Last week an Argentinian court ruled that a 28 year old orangoutang named Sandra is a non-person but has rights that should be protected. According to Fast Company, U.S. lawyers are deliberating the impact of such a ruling. The ruling essentially makes it so that Sandra can be sent to a sanctuary when animal rights attorneys for the orangoutang stated that she was, essentially, imprisoned 20 years after being transported to Argentina from a German Zoo.
However, the devil is in the details or the context of the case itself. I do not know enough about Argentina’s legal system as opposed to ours other than it encompasses elements of Brazil, France and Spain’s. I realize in the US animals do have certain, limited rights in the US such as laws against cruelty but it is limited only to that. A recent court decision in New York came down against an animal rights group seeking to give chimpanzees personhood status so they can have habeas corpus protections.
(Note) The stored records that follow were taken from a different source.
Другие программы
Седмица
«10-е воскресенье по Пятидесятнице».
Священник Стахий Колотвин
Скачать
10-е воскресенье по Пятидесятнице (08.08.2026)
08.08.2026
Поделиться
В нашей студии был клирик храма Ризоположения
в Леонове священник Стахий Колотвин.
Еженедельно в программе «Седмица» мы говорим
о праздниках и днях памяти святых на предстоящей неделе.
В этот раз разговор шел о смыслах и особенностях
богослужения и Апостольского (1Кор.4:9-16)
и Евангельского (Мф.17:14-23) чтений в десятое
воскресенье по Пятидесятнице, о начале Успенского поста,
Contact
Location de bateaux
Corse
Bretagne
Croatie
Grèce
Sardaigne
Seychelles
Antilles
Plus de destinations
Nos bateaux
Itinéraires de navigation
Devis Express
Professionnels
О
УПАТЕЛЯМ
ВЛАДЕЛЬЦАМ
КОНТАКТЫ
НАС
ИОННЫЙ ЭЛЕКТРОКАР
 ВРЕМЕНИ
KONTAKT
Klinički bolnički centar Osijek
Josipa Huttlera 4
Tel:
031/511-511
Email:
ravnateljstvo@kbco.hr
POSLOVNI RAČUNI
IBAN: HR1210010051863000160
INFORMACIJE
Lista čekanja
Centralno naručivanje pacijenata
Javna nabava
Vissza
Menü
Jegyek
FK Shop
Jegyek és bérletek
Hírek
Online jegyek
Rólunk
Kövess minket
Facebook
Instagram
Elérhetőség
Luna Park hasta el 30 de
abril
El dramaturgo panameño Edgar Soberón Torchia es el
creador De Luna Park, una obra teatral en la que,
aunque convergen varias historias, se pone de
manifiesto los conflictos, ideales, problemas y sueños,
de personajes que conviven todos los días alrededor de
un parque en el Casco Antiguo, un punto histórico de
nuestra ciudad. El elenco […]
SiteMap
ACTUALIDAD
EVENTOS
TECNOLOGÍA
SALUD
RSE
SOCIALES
This being done in an effort to free them from captivity.
None the less, I get the sense the Argentine court decision may not carry much weight here. According to Non-Human Rights Project Steven Wise who litigated the New York chimpanzee case and Fast Company interviewed, his response seemed underwhelmed.
The court says that it’s decision is based on a dynamic rather than static interpretation of Argentine criminal law and says it is “necessary to recognize the animal [presumably Sandra] has a subject of rights.”
He called the multiple erroneous reports “an echo chamber.” He theorizes that these reports said more than they really should have because of confusion over how common law and civil law countries operate their judicial systems.
“When a court says animals have rights, it doesn’t mean very much. There are millions of species of animals. Does a bug have rights? But there’s no specificity. That would cause us to sit up and pay attention.”
Regardless if the Argentinian court decision is helpful or not, it is not a good thing no matter how you look at it. To ascribe an animal certain constitutional or legal protections is the process to begin eroding individual, human rights themselves. Only humans have the ability to deal with other members of our own species by rational, voluntary means. For animal rights groups to state humans have no right to use animals for our betterment is tantamount to stating we have no control over our own lives. Consequently, human well being must be sacrificed for the welfare of creatures who not only lack any capacity of rational thought but also have no sense of morality. The consequence of a court of law establishing rights for animals is to embrace the savagery of the animal kingdom over the rationality of human civilization.